Sylvain Tesson, La Panthère des neiges
2019, Gallimard, lu en numérique,124 p.
Suivons donc cette femelle d’exception selon Aristote et Sylvain Tesson qui voit au travers de ce mâle au nom femelle (curiosité de la langue française) un animal rare d’autant plus qu’il est en perdition. Il lui rappelle sa mère et une femme qu’il a aimée, toutes les deux perdues. Bête sauvage, femme ou image symbolique, elles ont la force d’être solitaires parce qu’elles n’ont pas besoin de la tribu de leurs congénères.
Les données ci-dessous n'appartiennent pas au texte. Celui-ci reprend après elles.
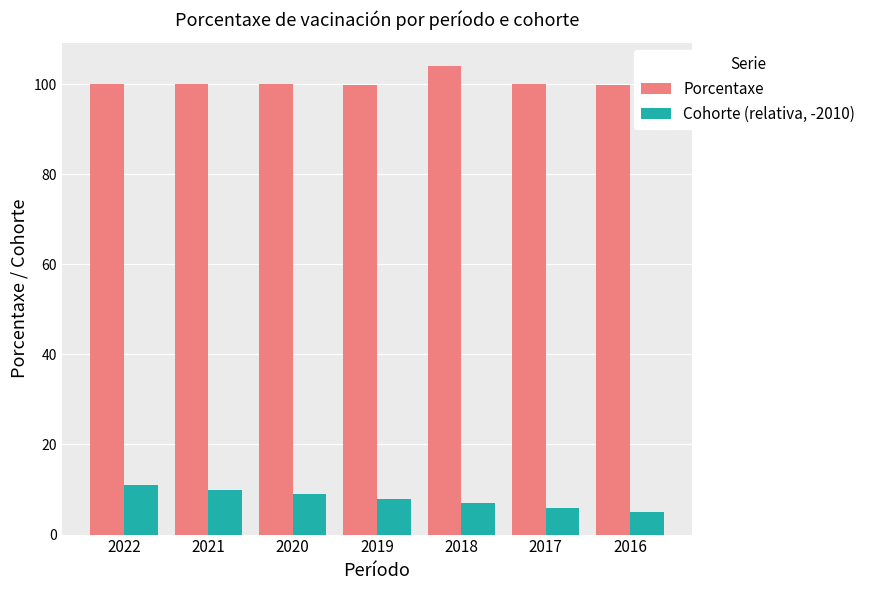

Rank the series at 2022 from highest to lowest value.

Porcentaxe, Cohorte (relativa, -2010)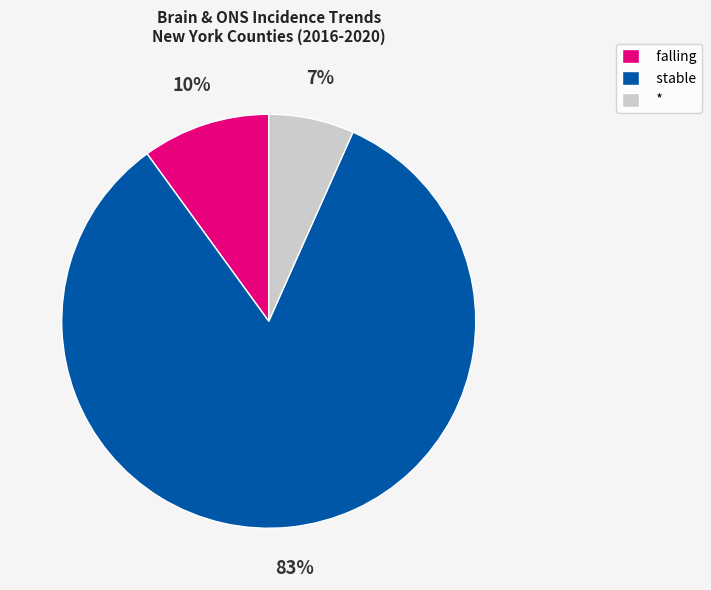

How many slices are in this pie chart?

3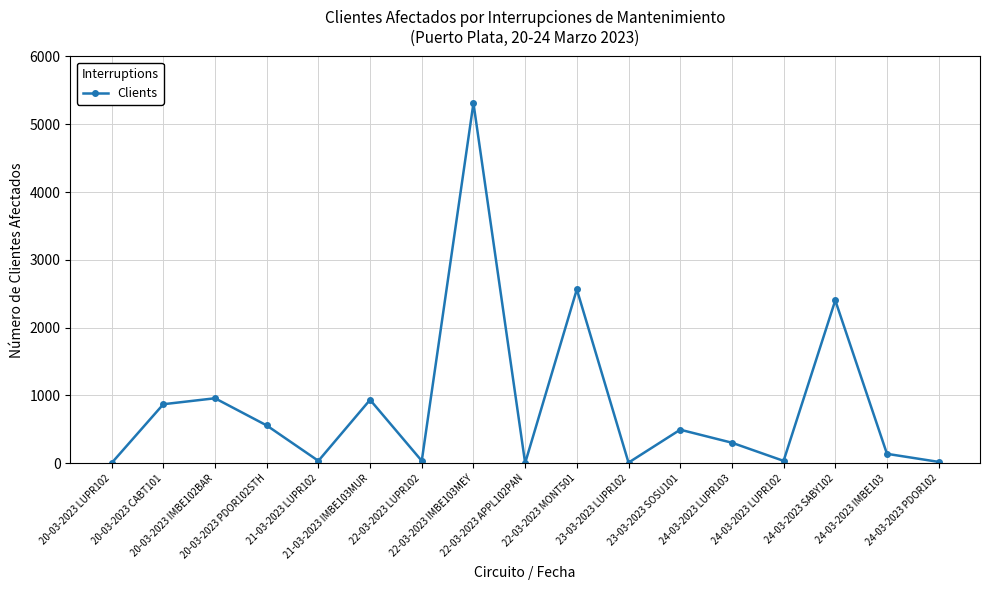

What is the sum of all values?

14635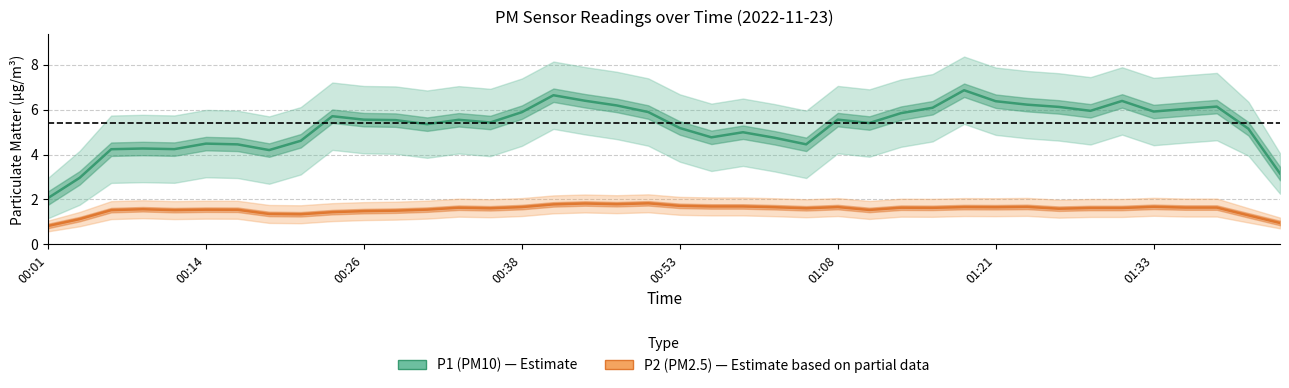

What is the approximate value of P2 (PM2.5) at 36?

1.6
Sylvain Tesson est-il le lionceau de la dédicace à la mère ? En tout cas, il scrute l’animal – l’animal en lui ?
Quoi qu’il en soit, ce récit animalier accompagnant une chasse photographique (avec Vincent Munier) prend figure de recherche initiatique pour un homme qui s’amuse en disant « En voyage, toujours emmener un philosophe avec soi » (p 20).
Car en effet, le déterminisme animal (P 48), cette « idée fixe » « géniale » est souverain et s’oppose à l’indécision humaine. La stabilité minérale, le nihilisme et l’engourdissement à l’épilepsie du monde moderne. La patience, le consentement se rapprochent de Dieu (p 24), « l’affût est une foi modeste » et le « commerce avec les bêtes [est] une prière » (p 65).
Le silence et la patience amènent donc l’auteur à ponctuer son récit de réflexions socio-politico-philosophiques et à faire « comme les mystiques : [saluer] le souvenir primal. L’art aussi servait à cela : recoller les débris de l’absolu », des réflexions qui ne sont pas des « pétards inutiles » puisqu’ils démystifient toute vision exotique d’un Tibet aux paysages rudes et au froid glacial, envahi par la chine économique.
La paix et la plénitude qui suivent l’excitation de l’affût apparaissent comme sagesse, poésie et vraie connaissance au vu de la version hâtives de nos vies chiffrées et que le lecteur – comme l’auteur – voudrait atteindre, sans être forcément le yack ou la chèvre à qui Dieu n’a pas demandé s’ils auraient préféré être l’ourse ou la panthère.
Le cycle de la vie, de la mort et de la pourriture rythme les cercles domestiques autant que sauvages. Les énigmes du Tao et les états d’âme tournent parfois un peu en boucle pour avertir de la fin des panthères et de « la domination du vivant » par l’homme qualifié de « politburo de la terre » (p 68).